An enlarged Europe will require more than one engine to move forward. The Franco-German engine must be coupled with others. France is working on this, signing a friendship treaty with Spain, after Italy earlier, as if to ward off the shift of the EU’s centre of gravity towards the East. Yet it is also fully in this direction that Paris and Berlin must look to build European power. In particular, they should do more with Poland, which a year of war on its doorstep has made unavoidable and has partly distanced it from Orban. On condition that this country, where decisive elections will be held later this year, shows itself to be a force of proposals for the EU rather than one of its main critics.

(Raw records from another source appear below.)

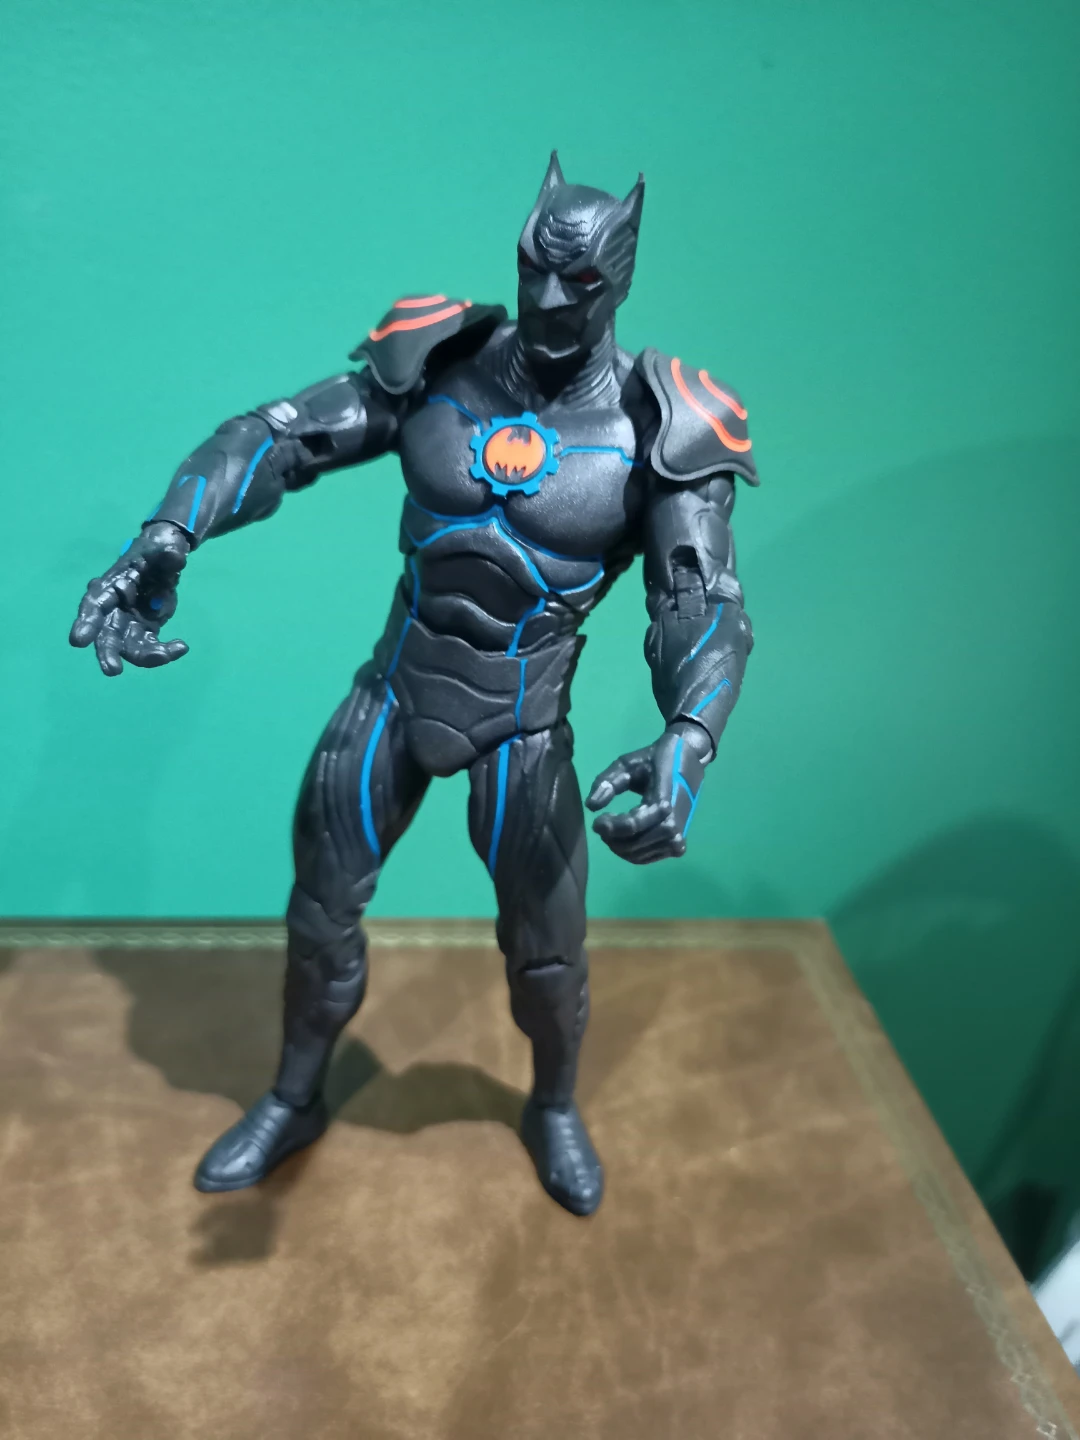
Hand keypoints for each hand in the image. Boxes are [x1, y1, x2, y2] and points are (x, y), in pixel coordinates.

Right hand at [70, 522, 190, 675]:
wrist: (166, 560)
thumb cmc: (155, 551)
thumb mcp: (162, 547)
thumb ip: (167, 555)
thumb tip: (175, 556)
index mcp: (109, 587)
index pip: (94, 606)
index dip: (86, 623)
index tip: (78, 641)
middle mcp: (114, 610)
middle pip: (106, 636)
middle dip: (107, 653)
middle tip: (112, 670)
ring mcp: (128, 624)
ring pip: (129, 648)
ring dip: (145, 657)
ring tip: (165, 655)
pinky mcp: (145, 632)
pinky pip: (151, 648)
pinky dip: (165, 651)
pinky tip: (182, 646)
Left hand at [586, 721, 712, 863]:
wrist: (686, 761)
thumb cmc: (654, 761)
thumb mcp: (627, 763)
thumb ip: (607, 782)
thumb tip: (591, 806)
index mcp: (664, 801)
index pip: (632, 825)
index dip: (610, 827)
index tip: (597, 821)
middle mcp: (674, 823)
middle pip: (635, 844)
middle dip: (613, 839)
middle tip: (602, 825)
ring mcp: (678, 836)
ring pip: (641, 855)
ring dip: (620, 847)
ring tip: (612, 830)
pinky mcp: (678, 844)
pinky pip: (650, 857)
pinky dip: (634, 853)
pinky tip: (625, 840)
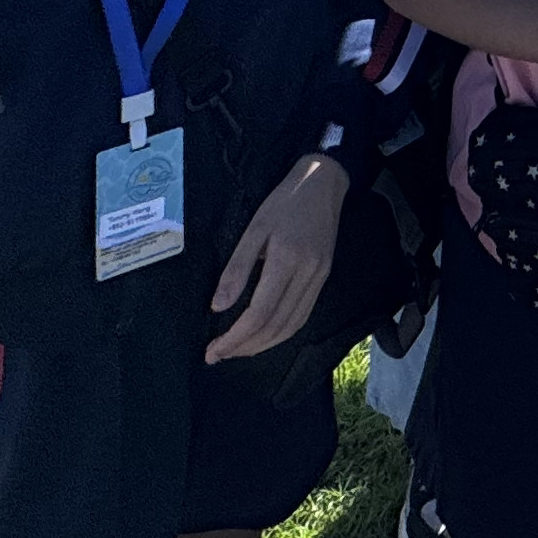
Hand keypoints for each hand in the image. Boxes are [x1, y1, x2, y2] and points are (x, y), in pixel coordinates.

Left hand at [203, 155, 345, 361]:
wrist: (324, 183)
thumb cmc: (284, 201)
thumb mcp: (254, 227)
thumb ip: (237, 268)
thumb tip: (218, 307)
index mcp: (287, 259)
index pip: (260, 312)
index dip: (235, 337)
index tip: (213, 350)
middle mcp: (307, 274)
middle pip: (276, 325)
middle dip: (245, 346)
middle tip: (218, 354)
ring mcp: (319, 278)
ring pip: (292, 326)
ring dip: (263, 345)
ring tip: (238, 350)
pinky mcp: (323, 278)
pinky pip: (302, 316)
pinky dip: (282, 332)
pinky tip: (265, 335)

With Ukraine pressing hard for accelerated EU membership and already seeing itself as a Member State in 2026 or even 2024 (!), France and Germany will also need strong allies in the East to chart a course for gradual, rather than precipitous, entry, which would be damaging for all. By supporting and marking out enlargement, by anticipating the institutional reforms of the EU that it imposes (our think tank participates with its Berlin counterpart in a new group of experts created for this purpose), by opening up much more to the East, Germany and France will regain a leadership on the continent that a year of war and internal divisions between both has set back. And their valuable historical reconciliation may later on inspire Ukraine and other countries to heal wounds that are now horribly gaping.